Although Alnylam has had setbacks with other clinical programs, including its respiratory syncytial virus drug ALN-RSV01, which failed to meet the primary endpoint of a recently completed phase II study (GSN 5/31/2012), the company has generated good human data in the past, yet these have not had the same impact on its stock as ALN-TTR02.

For example, Alnylam announced in April that a single dose of its hypercholesterolemia drug ALN-PCS, which targets proprotein convertase subtilisn/kexin type 9, significantly and durably lowed both its target and low-density lipoprotein cholesterol levels in a phase I trial (GSN 4/26/2012).

The firm's stock, however, saw only a modest boost of 6 percent to close at $10.62 that day.

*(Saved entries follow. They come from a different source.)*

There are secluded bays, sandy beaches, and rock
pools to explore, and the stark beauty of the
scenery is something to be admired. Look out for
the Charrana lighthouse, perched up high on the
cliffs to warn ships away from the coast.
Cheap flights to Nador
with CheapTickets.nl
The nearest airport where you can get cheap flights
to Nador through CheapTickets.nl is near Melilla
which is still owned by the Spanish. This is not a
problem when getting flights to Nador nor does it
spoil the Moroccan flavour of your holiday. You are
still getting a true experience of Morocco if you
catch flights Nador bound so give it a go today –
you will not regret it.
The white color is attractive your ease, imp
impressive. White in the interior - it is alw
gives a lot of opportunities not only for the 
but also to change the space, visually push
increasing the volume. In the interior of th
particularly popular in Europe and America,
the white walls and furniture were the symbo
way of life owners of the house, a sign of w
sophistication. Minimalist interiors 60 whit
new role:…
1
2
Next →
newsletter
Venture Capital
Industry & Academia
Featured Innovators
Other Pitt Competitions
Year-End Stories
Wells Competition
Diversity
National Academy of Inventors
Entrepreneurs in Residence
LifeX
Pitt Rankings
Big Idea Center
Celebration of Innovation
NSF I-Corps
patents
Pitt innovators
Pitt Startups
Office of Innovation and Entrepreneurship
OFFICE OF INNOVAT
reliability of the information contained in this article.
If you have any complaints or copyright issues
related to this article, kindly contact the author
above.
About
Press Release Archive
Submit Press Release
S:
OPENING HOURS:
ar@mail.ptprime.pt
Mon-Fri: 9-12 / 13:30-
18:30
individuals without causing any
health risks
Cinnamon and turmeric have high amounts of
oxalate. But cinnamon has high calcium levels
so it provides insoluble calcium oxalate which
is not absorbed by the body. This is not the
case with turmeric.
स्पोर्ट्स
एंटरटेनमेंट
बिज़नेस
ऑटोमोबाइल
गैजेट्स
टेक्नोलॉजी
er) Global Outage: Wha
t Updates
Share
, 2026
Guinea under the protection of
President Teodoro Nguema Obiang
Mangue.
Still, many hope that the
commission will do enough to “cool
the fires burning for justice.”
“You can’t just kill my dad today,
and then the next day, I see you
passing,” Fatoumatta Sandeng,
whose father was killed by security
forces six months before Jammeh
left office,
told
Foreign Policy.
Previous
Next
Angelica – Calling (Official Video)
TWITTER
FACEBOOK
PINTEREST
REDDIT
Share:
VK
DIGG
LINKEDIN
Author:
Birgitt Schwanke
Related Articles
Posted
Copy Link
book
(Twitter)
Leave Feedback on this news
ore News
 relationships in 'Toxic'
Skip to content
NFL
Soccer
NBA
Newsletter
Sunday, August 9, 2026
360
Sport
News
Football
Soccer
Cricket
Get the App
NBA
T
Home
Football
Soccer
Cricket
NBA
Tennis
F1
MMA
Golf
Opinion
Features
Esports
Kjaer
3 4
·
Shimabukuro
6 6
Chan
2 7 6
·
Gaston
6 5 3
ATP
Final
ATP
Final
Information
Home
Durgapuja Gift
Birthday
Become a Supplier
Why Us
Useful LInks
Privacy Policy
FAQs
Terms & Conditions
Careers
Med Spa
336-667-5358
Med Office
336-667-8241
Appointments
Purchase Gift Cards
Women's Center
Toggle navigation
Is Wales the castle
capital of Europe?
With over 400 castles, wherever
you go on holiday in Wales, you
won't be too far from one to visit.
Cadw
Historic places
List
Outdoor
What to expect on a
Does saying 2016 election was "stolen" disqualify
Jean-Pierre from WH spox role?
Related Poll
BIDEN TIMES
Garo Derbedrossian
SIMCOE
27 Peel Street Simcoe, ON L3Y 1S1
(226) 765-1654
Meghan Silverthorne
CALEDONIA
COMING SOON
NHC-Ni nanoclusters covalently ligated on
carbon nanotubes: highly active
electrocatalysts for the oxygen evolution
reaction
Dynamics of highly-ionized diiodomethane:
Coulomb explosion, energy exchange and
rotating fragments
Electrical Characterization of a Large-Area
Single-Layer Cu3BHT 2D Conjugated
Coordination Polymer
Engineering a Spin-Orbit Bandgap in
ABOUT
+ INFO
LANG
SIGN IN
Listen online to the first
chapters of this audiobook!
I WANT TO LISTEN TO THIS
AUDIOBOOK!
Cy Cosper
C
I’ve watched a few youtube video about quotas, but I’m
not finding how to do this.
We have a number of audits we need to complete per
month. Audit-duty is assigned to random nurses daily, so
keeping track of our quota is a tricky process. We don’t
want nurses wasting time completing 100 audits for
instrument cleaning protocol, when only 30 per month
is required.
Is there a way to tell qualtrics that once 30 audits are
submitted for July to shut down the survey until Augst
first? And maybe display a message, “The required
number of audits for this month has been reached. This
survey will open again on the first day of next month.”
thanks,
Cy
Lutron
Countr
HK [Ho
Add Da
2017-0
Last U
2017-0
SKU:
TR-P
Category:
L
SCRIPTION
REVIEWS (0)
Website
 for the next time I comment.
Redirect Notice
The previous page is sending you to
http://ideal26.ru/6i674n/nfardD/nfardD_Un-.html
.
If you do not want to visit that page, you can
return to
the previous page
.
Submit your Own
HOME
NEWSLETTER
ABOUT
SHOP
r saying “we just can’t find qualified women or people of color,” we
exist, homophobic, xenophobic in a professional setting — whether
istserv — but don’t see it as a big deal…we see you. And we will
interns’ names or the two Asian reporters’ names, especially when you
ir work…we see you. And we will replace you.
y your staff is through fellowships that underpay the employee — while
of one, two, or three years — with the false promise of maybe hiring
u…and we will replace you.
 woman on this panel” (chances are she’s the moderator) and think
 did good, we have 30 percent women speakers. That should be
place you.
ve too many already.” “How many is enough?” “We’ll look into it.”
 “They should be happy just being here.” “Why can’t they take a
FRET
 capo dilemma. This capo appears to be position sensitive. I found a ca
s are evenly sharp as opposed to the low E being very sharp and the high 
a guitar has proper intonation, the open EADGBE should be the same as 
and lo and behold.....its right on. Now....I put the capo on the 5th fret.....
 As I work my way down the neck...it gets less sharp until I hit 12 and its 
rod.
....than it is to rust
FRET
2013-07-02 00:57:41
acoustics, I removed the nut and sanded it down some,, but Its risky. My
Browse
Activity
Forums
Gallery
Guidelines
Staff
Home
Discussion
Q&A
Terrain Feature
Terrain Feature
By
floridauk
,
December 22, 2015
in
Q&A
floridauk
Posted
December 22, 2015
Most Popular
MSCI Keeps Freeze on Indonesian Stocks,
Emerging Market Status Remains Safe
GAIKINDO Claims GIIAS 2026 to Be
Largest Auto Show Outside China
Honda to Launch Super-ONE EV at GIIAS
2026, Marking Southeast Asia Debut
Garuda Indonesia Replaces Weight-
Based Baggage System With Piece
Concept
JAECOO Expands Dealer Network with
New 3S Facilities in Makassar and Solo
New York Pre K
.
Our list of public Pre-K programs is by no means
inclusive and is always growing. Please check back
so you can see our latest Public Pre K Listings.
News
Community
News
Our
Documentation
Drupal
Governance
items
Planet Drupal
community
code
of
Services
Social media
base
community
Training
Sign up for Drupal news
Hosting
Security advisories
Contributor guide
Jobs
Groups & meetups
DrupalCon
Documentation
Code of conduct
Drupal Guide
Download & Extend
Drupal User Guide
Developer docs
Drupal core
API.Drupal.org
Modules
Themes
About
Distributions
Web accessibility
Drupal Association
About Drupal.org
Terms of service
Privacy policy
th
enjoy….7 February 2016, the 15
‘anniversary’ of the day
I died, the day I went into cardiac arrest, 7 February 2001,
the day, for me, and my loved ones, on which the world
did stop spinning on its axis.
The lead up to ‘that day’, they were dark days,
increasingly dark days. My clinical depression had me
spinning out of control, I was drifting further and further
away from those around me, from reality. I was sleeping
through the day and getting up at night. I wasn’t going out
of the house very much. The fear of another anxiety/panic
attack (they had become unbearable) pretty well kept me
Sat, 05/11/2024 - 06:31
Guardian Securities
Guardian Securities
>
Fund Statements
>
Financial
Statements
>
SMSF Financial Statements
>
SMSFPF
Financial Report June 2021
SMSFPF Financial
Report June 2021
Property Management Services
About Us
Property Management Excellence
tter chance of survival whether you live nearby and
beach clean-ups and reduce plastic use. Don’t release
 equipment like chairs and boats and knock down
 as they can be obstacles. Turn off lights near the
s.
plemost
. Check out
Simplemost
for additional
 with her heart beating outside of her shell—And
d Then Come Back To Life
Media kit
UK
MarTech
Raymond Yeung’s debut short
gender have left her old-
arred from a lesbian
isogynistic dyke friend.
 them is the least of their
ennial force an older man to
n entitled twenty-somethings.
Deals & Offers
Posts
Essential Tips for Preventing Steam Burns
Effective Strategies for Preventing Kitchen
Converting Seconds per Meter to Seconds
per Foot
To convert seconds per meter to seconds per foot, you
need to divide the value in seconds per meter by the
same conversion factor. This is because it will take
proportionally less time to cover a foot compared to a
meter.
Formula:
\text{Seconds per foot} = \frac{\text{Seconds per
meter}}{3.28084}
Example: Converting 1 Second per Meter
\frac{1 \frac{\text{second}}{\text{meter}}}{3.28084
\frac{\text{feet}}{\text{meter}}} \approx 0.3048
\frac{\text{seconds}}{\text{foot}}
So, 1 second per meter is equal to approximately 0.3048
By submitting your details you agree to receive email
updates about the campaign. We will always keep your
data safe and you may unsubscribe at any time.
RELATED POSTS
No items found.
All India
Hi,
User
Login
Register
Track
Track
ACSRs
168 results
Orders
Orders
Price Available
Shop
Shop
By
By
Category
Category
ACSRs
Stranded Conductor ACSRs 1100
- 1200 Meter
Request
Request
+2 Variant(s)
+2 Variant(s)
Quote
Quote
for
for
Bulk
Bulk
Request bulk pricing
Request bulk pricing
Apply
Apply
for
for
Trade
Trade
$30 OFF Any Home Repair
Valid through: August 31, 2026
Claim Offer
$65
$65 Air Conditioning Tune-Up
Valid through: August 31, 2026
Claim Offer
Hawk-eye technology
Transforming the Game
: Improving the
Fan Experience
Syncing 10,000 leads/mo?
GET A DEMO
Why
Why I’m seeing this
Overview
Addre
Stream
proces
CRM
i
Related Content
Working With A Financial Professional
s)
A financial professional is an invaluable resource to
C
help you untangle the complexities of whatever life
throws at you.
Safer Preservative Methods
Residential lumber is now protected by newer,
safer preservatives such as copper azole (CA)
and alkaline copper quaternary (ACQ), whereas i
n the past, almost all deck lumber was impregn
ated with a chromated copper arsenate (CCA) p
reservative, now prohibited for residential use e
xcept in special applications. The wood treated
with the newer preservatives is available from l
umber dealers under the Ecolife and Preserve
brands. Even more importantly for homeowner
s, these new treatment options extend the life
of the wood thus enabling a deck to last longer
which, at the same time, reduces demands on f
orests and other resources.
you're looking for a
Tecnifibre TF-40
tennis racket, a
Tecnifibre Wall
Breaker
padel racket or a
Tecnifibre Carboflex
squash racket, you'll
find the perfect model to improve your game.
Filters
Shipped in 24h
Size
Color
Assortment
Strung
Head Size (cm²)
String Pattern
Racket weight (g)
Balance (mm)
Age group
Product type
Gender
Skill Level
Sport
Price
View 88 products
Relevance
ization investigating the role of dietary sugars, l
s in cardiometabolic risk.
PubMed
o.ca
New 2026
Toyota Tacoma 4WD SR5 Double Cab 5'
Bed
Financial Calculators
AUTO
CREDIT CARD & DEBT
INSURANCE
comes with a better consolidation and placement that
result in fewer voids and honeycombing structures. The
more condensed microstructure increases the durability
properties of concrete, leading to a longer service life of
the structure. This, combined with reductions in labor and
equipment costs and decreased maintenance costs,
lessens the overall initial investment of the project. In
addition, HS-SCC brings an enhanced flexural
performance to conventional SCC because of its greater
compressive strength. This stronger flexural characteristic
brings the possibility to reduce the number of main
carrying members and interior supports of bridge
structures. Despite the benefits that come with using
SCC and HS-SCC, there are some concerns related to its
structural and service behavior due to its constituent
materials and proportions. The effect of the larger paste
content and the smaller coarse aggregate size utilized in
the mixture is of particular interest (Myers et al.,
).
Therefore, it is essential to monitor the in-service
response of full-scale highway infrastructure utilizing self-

Already well validated, PCSK9 is a popular target for a number of drugmakers, including Sanofi and Regeneron Pharmaceuticals whose PCSK9-targeting antibody recently entered phase III testing and is predicted to hit the market by 2015, in part tempering enthusiasm over the potential for ALN-PCS. Alnylam, in fact, has said it will only advance its drug if it is able to find a partner for it.

Also experiencing a tepid investor response to positive clinical data was Silence Therapeutics, which last June reported preliminary results from a phase I study of its cancer drug Atu027 (GSN 6/9/2011).

The siRNA therapeutic is designed to silence the protein kinase PKN-3, which is associated with cellular morphology and locomotion in endothelial and cancer cells. Both the drug and its proprietary lipid delivery system were acquired by Silence when it acquired Atugen in 2005.

At last year's American Society of Clinical Oncology meeting, Silence announced that Atu027 proved well tolerated in a trial of 24 solid tumor patients, with nine of the 20 patients who completed the study achieving stable disease after repeated dosing. Six cases were confirmed after three months, and one patient with neuroendocrine cancer showed partial regression of pulmonary metastases, while another with breast cancer showed a “slight regression” in liver metastases.

The phase I trial was completed last month, and full data is expected to be reported shortly.

Even with the findings, which Silence said also validated its delivery technology, Silence's shares barely moved on the London Stock Exchange after the company disclosed the data in early June. Playing a role in hampering the stock is the company's continued struggle to secure non-dilutive financing.

In June 2011, Silence successfully closed a nearly $10 million stock offering, but only through the issuance of nearly 300 million new shares. Around that time, the company had been dealing with the costs of maintaining operations in both the US and Europe; it has since shuttered its California-based facility amid a broad corporate reorganization (GSN 4/28/2011).

Silence shares currently trade around 1.37 pence ($0.02).

Another company whose stock has failed to benefit from advances with its RNAi technology is Calando Pharmaceuticals owner Arrowhead Research.

Calando became the first company to advance a formulated siRNA drug candidate into human testing when in 2008 it began a phase I trial of its cancer treatment CALAA-01, which is made up of siRNAs against the M2 subunit of ribonucleotide reductase and delivered in a linear, cyclodextrin-based polymer.

Two years later, the firm published data from that study showing the drug could knock down its intended target mRNA and protein inside a tumor through an RNA interference mechanism when delivered intravenously (GSN 3/25/2010).

The company's stock got a boost on the news, but it was a temporary one. The shares surged from $0.54 a piece to over a dollar on the news, but fell back down by the next year as Arrowhead dealt not only with Calando but issues related to its various other non-RNAi subsidiaries and investments.

Still, since then, Arrowhead's shares have risen to trade at more than $3.50 apiece, largely because of a 1-for-10 reverse stock split effected in November 2011, but in part reflecting the effect of the company's consolidation of its businesses and high-profile acquisition of Roche's former US RNA therapeutic operations in late 2011 (GSN 2/16/2012).